Items listed in a dataset -
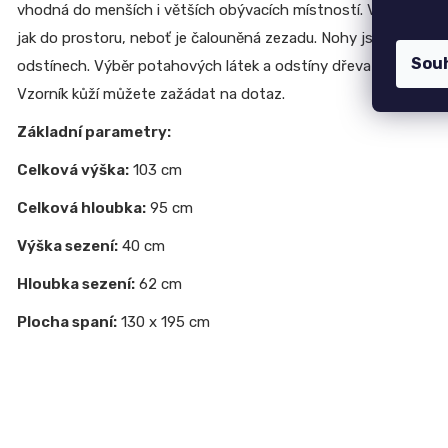
19 700 Kč
vhodná do menších i větších obývacích místností. Vyznačuje 
CREATIV
jak do prostoru, neboť je čalouněná zezadu. Nohy jsou z tvrd
Dubová jídelní židle GOLDA 2
28
5 235 Kč
070
Sou
odstínech. Výběr potahových látek a odstíny dřeva naleznete 
Kč
Vzorník kůží můžete zažádat na dotaz.
Základní parametry:
Celková výška:
103 cm
Celková hloubka:
95 cm
Výška sezení:
40 cm
Hloubka sezení:
62 cm
Plocha spaní:
130 x 195 cm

Assignment -
Lines from the one containing "odstínech. Výběr potahových" through the last line of the records, both included, are the only ones to print, each exactly as it is.

Worked solution -
odstínech. Výběr potahových látek a odstíny dřeva naleznete 
Kč
Vzorník kůží můžete zažádat na dotaz.
Základní parametry:
Celková výška:
103 cm
Celková hloubka:
95 cm
Výška sezení:
40 cm
Hloubka sezení:
62 cm
Plocha spaní:
130 x 195 cm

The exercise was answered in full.